Lochendelo is thought to have been Loch Kinder just south of New Abbey though the saltworks would have been on the coast. Pollesteresheved is the promontory formed by the Nith and the New Abbey Pow just east of New Abbey. Preston is a now abandoned village neat Southerness (Salterness). Polben is unidentified but Suithayc is Southwick, 3 miles WNW of Southerness and Culwene is Colvend, 5 miles south of Dalbeattie (NX8654).

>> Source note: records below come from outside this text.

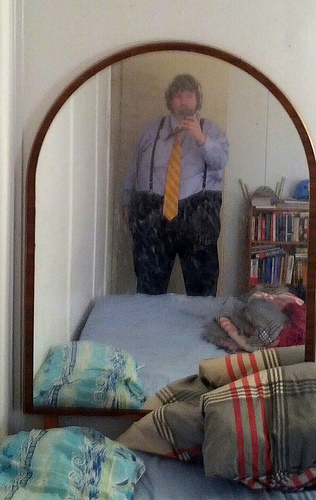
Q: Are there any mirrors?
A: Yes, there is a mirror.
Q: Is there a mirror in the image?
A: Yes, there is a mirror.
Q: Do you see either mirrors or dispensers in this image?
A: Yes, there is a mirror.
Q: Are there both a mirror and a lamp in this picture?
A: No, there is a mirror but no lamps.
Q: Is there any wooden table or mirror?
A: Yes, there is a wood mirror.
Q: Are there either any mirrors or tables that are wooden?
A: Yes, the mirror is wooden.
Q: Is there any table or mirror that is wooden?
A: Yes, the mirror is wooden.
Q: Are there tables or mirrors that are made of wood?
A: Yes, the mirror is made of wood.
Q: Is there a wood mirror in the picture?
A: Yes, there is a wood mirror.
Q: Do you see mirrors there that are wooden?
A: Yes, there is a mirror that is wooden.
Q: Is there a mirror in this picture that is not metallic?
A: Yes, there is a wooden mirror.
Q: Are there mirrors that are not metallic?
A: Yes, there is a wooden mirror.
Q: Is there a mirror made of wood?
A: Yes, there is a mirror that is made of wood.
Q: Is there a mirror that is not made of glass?
A: Yes, there is a mirror that is made of wood.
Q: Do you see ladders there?
A: No, there are no ladders.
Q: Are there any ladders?
A: No, there are no ladders.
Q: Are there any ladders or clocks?
A: No, there are no ladders or clocks.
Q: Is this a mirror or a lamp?
A: This is a mirror.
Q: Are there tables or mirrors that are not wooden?
A: No, there is a mirror but it is wooden.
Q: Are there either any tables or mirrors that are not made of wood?
A: No, there is a mirror but it is made of wood.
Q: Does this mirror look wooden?
A: Yes, the mirror is wooden.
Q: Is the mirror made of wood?
A: Yes, the mirror is made of wood.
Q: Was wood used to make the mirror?
A: Yes, the mirror is made of wood.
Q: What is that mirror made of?
A: The mirror is made of wood.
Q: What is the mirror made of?
A: The mirror is made of wood.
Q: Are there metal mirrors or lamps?
A: No, there is a mirror but it is wooden.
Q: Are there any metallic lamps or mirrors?
A: No, there is a mirror but it is wooden.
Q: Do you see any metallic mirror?
A: No, there is a mirror but it is wooden.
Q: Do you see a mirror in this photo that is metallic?
A: No, there is a mirror but it is wooden.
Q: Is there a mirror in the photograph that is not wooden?
A: No, there is a mirror but it is wooden.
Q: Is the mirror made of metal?
A: No, the mirror is made of wood.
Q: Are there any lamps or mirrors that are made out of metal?
A: No, there is a mirror but it is made of wood.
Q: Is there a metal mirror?
A: No, there is a mirror but it is made of wood.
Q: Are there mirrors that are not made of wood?
A: No, there is a mirror but it is made of wood.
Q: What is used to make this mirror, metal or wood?
A: The mirror is made of wood.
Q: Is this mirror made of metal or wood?
A: The mirror is made of wood.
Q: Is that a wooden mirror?
A: Yes, that is a wooden mirror.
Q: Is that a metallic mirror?
A: No, that is a wooden mirror.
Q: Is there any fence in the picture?
A: No, there are no fences.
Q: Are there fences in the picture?
A: No, there are no fences.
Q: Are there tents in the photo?
A: No, there are no tents.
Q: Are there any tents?
A: No, there are no tents.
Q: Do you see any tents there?
A: No, there are no tents.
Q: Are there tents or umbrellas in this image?
A: No, there are no tents or umbrellas.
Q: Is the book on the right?
A: Yes, the book is on the right of the image.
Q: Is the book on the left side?
A: No, the book is on the right of the image.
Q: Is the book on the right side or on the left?
A: The book is on the right of the image.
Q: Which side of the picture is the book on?
A: The book is on the right of the image.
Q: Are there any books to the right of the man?
A: Yes, there is a book to the right of the man.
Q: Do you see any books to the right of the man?
A: Yes, there is a book to the right of the man.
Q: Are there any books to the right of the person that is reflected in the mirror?
A: Yes, there is a book to the right of the man.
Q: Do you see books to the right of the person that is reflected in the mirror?
A: Yes, there is a book to the right of the man.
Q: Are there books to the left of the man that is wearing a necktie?
A: No, the book is to the right of the man.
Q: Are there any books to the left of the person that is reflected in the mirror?
A: No, the book is to the right of the man.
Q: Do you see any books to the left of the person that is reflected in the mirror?
A: No, the book is to the right of the man.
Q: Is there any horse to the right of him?
A: No, there is a book to the right of the man.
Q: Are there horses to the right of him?
A: No, there is a book to the right of the man.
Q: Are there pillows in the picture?
A: Yes, there is a pillow.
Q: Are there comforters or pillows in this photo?
A: Yes, there is a pillow.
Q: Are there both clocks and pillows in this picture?
A: No, there is a pillow but no clocks.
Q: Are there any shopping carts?
A: No, there are no shopping carts.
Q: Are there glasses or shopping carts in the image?
A: No, there are no shopping carts or glasses.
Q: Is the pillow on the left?
A: Yes, the pillow is on the left of the image.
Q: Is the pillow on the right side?
A: No, the pillow is on the left of the image.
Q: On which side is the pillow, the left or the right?
A: The pillow is on the left of the image.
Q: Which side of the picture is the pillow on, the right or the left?
A: The pillow is on the left of the image.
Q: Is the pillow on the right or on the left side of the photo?
A: The pillow is on the left of the image.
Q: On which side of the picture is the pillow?
A: The pillow is on the left of the image.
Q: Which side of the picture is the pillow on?
A: The pillow is on the left of the image.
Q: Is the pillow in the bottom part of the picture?
A: Yes, the pillow is in the bottom of the image.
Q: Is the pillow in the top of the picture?
A: No, the pillow is in the bottom of the image.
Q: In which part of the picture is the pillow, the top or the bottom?
A: The pillow is in the bottom of the image.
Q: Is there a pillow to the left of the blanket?
A: Yes, there is a pillow to the left of the blanket.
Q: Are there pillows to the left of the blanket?
A: Yes, there is a pillow to the left of the blanket.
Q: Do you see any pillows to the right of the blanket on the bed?
A: No, the pillow is to the left of the blanket.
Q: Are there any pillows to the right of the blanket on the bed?
A: No, the pillow is to the left of the blanket.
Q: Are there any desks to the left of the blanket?
A: No, there is a pillow to the left of the blanket.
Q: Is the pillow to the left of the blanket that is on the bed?
A: Yes, the pillow is to the left of the blanket.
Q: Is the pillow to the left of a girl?
A: No, the pillow is to the left of the blanket.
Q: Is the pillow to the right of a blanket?
A: No, the pillow is to the left of a blanket.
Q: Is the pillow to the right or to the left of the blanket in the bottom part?
A: The pillow is to the left of the blanket.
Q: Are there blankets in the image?
A: Yes, there is a blanket.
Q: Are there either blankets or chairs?
A: Yes, there is a blanket.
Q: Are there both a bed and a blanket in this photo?
A: Yes, there are both a blanket and a bed.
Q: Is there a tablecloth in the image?
A: No, there are no tablecloths.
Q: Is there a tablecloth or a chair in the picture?
A: No, there are no tablecloths or chairs.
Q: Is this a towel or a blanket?
A: This is a blanket.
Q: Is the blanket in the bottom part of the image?
A: Yes, the blanket is in the bottom of the image.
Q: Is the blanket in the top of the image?
A: No, the blanket is in the bottom of the image.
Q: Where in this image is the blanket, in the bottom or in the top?
A: The blanket is in the bottom of the image.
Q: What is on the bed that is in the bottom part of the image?
A: The blanket is on the bed.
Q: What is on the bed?
A: The blanket is on the bed.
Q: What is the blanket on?
A: The blanket is on the bed.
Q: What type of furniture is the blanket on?
A: The blanket is on the bed.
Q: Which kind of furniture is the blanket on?
A: The blanket is on the bed.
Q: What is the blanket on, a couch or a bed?
A: The blanket is on a bed.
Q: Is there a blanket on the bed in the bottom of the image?
A: Yes, there is a blanket on the bed.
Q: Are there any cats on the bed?
A: No, there is a blanket on the bed.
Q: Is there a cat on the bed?
A: No, there is a blanket on the bed.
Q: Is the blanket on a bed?
A: Yes, the blanket is on a bed.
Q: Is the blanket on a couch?
A: No, the blanket is on a bed.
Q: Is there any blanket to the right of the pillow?
A: Yes, there is a blanket to the right of the pillow.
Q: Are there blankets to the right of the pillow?
A: Yes, there is a blanket to the right of the pillow.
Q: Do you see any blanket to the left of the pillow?
A: No, the blanket is to the right of the pillow.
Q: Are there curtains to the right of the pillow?
A: No, there is a blanket to the right of the pillow.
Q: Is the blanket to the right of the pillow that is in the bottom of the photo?
A: Yes, the blanket is to the right of the pillow.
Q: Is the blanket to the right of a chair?
A: No, the blanket is to the right of the pillow.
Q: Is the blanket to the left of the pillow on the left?
A: No, the blanket is to the right of the pillow.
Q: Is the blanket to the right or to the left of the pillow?
A: The blanket is to the right of the pillow.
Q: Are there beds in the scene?
A: Yes, there is a bed.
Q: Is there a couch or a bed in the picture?
A: Yes, there is a bed.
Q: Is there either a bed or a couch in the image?
A: Yes, there is a bed.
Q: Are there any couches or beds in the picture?
A: Yes, there is a bed.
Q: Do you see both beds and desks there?
A: No, there is a bed but no desks.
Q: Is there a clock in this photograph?
A: No, there are no clocks.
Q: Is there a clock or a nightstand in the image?
A: No, there are no clocks or nightstands.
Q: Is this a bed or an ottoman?
A: This is a bed.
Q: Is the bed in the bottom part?
A: Yes, the bed is in the bottom of the image.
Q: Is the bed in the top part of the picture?
A: No, the bed is in the bottom of the image.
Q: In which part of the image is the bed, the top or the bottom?
A: The bed is in the bottom of the image.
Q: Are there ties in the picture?
A: Yes, there is a tie.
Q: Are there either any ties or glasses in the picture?
A: Yes, there is a tie.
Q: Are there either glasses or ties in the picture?
A: Yes, there is a tie.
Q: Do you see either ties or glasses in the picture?
A: Yes, there is a tie.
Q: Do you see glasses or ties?
A: Yes, there is a tie.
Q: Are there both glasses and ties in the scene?
A: No, there is a tie but no glasses.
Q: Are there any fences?
A: No, there are no fences.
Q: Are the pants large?
A: Yes, the pants are large.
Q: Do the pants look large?
A: Yes, the pants are large.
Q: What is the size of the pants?
A: The pants are large.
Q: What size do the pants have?
A: The pants have large size.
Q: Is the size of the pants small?
A: No, the pants are large.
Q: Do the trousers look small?
A: No, the trousers are large.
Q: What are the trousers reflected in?
A: The trousers are reflected in the mirror.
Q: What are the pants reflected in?
A: The trousers are reflected in the mirror.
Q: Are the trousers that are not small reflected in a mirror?
A: Yes, the pants are reflected in a mirror.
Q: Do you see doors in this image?
A: Yes, there is a door.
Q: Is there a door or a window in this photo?
A: Yes, there is a door.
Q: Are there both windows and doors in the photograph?
A: No, there is a door but no windows.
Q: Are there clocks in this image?
A: No, there are no clocks.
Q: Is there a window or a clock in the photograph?
A: No, there are no clocks or windows.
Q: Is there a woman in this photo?
A: No, there are no women.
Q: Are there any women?
A: No, there are no women.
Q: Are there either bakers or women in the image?
A: No, there are no women or bakers.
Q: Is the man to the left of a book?
A: Yes, the man is to the left of a book.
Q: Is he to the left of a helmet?
A: No, the man is to the left of a book.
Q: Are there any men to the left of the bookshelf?
A: Yes, there is a man to the left of the bookshelf.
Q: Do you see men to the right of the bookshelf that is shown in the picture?
A: No, the man is to the left of the bookshelf.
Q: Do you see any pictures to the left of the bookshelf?
A: No, there is a man to the left of the bookshelf.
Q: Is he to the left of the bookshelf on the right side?
A: Yes, the man is to the left of the bookshelf.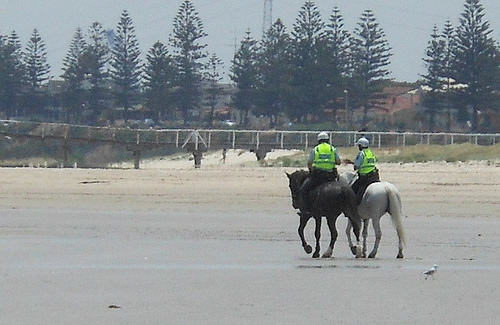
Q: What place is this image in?
A: It is at the beach.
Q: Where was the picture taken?
A: It was taken at the beach.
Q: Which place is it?
A: It is a beach.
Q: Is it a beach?
A: Yes, it is a beach.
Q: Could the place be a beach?
A: Yes, it is a beach.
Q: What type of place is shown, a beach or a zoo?
A: It is a beach.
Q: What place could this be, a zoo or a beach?
A: It is a beach.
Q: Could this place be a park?
A: No, it is a beach.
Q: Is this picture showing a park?
A: No, the picture is showing a beach.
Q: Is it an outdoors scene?
A: Yes, it is outdoors.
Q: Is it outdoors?
A: Yes, it is outdoors.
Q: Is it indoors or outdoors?
A: It is outdoors.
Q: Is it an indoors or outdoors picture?
A: It is outdoors.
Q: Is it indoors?
A: No, it is outdoors.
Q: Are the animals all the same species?
A: No, there are both horses and birds.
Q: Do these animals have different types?
A: Yes, they are horses and birds.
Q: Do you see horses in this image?
A: Yes, there is a horse.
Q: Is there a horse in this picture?
A: Yes, there is a horse.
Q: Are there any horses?
A: Yes, there is a horse.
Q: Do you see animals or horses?
A: Yes, there is a horse.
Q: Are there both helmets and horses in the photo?
A: Yes, there are both a horse and a helmet.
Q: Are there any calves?
A: No, there are no calves.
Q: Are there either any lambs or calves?
A: No, there are no calves or lambs.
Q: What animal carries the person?
A: The horse carries the person.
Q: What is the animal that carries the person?
A: The animal is a horse.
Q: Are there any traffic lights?
A: No, there are no traffic lights.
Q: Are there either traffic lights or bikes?
A: No, there are no traffic lights or bikes.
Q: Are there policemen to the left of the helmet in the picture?
A: Yes, there is a policeman to the left of the helmet.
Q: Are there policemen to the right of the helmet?
A: No, the policeman is to the left of the helmet.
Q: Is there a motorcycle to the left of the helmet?
A: No, there is a policeman to the left of the helmet.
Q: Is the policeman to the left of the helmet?
A: Yes, the policeman is to the left of the helmet.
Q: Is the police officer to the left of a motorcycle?
A: No, the police officer is to the left of the helmet.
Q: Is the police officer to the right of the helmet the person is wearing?
A: No, the police officer is to the left of the helmet.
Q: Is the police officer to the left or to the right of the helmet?
A: The police officer is to the left of the helmet.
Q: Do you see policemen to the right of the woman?
A: Yes, there is a policeman to the right of the woman.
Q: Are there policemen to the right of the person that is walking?
A: Yes, there is a policeman to the right of the woman.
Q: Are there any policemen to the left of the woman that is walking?
A: No, the policeman is to the right of the woman.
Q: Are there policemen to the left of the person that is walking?
A: No, the policeman is to the right of the woman.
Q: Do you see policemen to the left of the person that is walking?
A: No, the policeman is to the right of the woman.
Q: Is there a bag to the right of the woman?
A: No, there is a policeman to the right of the woman.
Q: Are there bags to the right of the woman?
A: No, there is a policeman to the right of the woman.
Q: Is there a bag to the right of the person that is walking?
A: No, there is a policeman to the right of the woman.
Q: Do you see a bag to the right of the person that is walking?
A: No, there is a policeman to the right of the woman.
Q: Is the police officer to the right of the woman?
A: Yes, the police officer is to the right of the woman.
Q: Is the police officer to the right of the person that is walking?
A: Yes, the police officer is to the right of the woman.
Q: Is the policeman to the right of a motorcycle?
A: No, the policeman is to the right of the woman.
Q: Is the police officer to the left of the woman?
A: No, the police officer is to the right of the woman.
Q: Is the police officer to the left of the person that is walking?
A: No, the police officer is to the right of the woman.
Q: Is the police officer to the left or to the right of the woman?
A: The police officer is to the right of the woman.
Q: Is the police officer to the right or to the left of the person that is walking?
A: The police officer is to the right of the woman.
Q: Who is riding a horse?
A: The policeman is riding a horse.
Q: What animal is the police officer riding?
A: The police officer is riding a horse.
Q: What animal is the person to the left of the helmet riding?
A: The police officer is riding a horse.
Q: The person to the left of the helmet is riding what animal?
A: The police officer is riding a horse.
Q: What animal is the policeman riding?
A: The police officer is riding a horse.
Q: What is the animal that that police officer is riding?
A: The animal is a horse.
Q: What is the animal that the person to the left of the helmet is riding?
A: The animal is a horse.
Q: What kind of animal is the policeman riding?
A: The police officer is riding a horse.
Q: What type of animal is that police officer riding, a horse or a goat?
A: The police officer is riding a horse.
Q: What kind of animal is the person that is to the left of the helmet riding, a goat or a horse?
A: The police officer is riding a horse.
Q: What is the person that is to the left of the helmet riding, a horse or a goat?
A: The police officer is riding a horse.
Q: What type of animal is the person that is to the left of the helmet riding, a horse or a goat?
A: The police officer is riding a horse.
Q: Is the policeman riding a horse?
A: Yes, the policeman is riding a horse.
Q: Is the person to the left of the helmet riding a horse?
A: Yes, the policeman is riding a horse.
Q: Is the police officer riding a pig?
A: No, the police officer is riding a horse.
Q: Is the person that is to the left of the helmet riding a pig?
A: No, the police officer is riding a horse.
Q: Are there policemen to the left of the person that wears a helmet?
A: Yes, there is a policeman to the left of the person.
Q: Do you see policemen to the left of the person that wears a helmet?
A: Yes, there is a policeman to the left of the person.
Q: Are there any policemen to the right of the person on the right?
A: No, the policeman is to the left of the person.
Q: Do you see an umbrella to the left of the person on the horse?
A: No, there is a policeman to the left of the person.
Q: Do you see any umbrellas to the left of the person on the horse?
A: No, there is a policeman to the left of the person.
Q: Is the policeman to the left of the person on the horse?
A: Yes, the policeman is to the left of the person.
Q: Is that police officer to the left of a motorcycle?
A: No, the police officer is to the left of the person.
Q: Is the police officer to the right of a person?
A: No, the police officer is to the left of a person.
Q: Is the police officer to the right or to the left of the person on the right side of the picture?
A: The police officer is to the left of the person.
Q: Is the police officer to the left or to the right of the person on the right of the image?
A: The police officer is to the left of the person.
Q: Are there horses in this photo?
A: Yes, there is a horse.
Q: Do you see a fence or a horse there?
A: Yes, there is a horse.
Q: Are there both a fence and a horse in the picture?
A: Yes, there are both a horse and a fence.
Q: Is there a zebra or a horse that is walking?
A: Yes, the horse is walking.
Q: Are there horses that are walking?
A: Yes, there is a horse that is walking.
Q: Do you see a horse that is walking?
A: Yes, there is a horse that is walking.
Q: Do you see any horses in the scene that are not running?
A: Yes, there is a horse that is walking .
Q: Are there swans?
A: No, there are no swans.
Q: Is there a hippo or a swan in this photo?
A: No, there are no swans or hippos.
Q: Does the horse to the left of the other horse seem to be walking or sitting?
A: The horse is walking.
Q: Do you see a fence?
A: Yes, there is a fence.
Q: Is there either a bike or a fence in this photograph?
A: Yes, there is a fence.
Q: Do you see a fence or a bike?
A: Yes, there is a fence.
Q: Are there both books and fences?
A: No, there is a fence but no books.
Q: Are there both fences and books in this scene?
A: No, there is a fence but no books.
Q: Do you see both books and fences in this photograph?
A: No, there is a fence but no books.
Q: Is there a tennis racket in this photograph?
A: No, there are no rackets.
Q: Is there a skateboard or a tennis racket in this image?
A: No, there are no rackets or skateboards.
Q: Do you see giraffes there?
A: No, there are no giraffes.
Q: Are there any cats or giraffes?
A: No, there are no giraffes or cats.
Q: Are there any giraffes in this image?
A: No, there are no giraffes.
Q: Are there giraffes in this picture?
A: No, there are no giraffes.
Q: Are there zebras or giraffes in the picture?
A: No, there are no giraffes or zebras.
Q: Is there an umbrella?
A: No, there are no umbrellas.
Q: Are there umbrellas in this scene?
A: No, there are no umbrellas.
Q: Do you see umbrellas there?
A: No, there are no umbrellas.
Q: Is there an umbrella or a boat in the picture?
A: No, there are no umbrellas or boats.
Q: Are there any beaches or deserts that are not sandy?
A: No, there is a beach but it is sandy.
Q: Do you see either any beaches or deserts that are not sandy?
A: No, there is a beach but it is sandy.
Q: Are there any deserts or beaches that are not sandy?
A: No, there is a beach but it is sandy.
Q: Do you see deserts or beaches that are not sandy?
A: No, there is a beach but it is sandy.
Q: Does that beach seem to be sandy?
A: Yes, the beach is sandy.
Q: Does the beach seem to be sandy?
A: Yes, the beach is sandy.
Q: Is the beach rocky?
A: No, the beach is sandy.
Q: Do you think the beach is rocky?
A: No, the beach is sandy.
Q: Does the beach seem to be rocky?
A: No, the beach is sandy.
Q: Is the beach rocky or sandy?
A: The beach is sandy.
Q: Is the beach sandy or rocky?
A: The beach is sandy.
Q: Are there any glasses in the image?
A: No, there are no glasses.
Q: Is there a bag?
A: No, there are no bags.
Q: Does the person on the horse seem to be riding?
A: Yes, the person is riding.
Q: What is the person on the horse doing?
A: The person is riding.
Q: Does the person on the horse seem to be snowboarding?
A: No, the person is riding.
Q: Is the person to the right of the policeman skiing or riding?
A: The person is riding.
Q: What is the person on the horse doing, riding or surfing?
A: The person is riding.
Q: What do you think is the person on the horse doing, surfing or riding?
A: The person is riding.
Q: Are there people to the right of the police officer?
A: Yes, there is a person to the right of the police officer.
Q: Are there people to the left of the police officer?
A: No, the person is to the right of the police officer.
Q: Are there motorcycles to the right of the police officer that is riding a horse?
A: No, there is a person to the right of the policeman.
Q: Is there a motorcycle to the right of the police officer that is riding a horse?
A: No, there is a person to the right of the policeman.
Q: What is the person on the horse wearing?
A: The person is wearing a helmet.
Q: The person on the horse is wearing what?
A: The person is wearing a helmet.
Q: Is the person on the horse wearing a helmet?
A: Yes, the person is wearing a helmet.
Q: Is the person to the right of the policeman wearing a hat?
A: No, the person is wearing a helmet.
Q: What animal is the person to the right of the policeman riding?
A: The person is riding a horse.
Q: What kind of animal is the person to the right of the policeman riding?
A: The person is riding a horse.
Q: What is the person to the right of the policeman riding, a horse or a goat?
A: The person is riding a horse.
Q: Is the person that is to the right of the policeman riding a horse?
A: Yes, the person is riding a horse.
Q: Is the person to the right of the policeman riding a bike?
A: No, the person is riding a horse.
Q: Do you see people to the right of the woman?
A: Yes, there is a person to the right of the woman.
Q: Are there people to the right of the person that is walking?
A: Yes, there is a person to the right of the woman.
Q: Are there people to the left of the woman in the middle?
A: No, the person is to the right of the woman.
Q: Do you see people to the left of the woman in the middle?
A: No, the person is to the right of the woman.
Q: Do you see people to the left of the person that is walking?
A: No, the person is to the right of the woman.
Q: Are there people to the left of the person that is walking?
A: No, the person is to the right of the woman.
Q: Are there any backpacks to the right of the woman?
A: No, there is a person to the right of the woman.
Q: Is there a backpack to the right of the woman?
A: No, there is a person to the right of the woman.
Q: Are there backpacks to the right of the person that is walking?
A: No, there is a person to the right of the woman.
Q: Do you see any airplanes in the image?
A: No, there are no airplanes.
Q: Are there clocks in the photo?
A: No, there are no clocks.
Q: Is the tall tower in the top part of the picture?
A: Yes, the tower is in the top of the image.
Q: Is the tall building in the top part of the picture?
A: Yes, the tower is in the top of the image.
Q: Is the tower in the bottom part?
A: No, the tower is in the top of the image.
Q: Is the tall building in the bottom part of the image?
A: No, the tower is in the top of the image.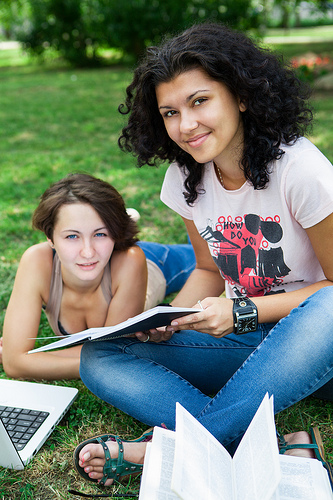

Finally the port of Hur was a landing place somewhere in Rough Firth.

Interesting as these references are they are not detailed enough to identify the specific routes developed as rights of way, except in the most general sense.

Charter 128 with its saltworks in Southerness and the fishery near Southwick suggests a direct route (followed by modern roads) to the north-west for some 6 miles then turning directly north for 3 miles to Kirkgunzeon itself. Alternatively, a slightly more direct route could have been taken up the Drumcow Burn over to Glaisters Burn. One other possibility is that as Derek Hall in Scottish Monastic Landscapes, pps.172-173 (Tempus 2006) has suggested, the farm of Fairgirth (NX 878 565) may have been used as a base for the saltworks which would place the route from the coast, possibly at Saltpan Rocks (it is not certain that these were Holm Cultram's though they may be those referred to in charter 140a for Colvend) past Fairgirth to the first route or even Dalbeattie.

The right of way in charter 121 from landing places on the coast and Kirkgunzeon could fit any of the above routes. That from the port of Hur however would fit a route through Dalbeattie rather better.

The charters relating to Kirkconnell and Mabie are more suggestive of local rights of way although the right of way from landing places on the Nith to Mabie would allow Kirkgunzeon to be easily reached.

Finally there is a mention in charter 154 for Mabie of a path near the house of Gilliker but this has not been identified.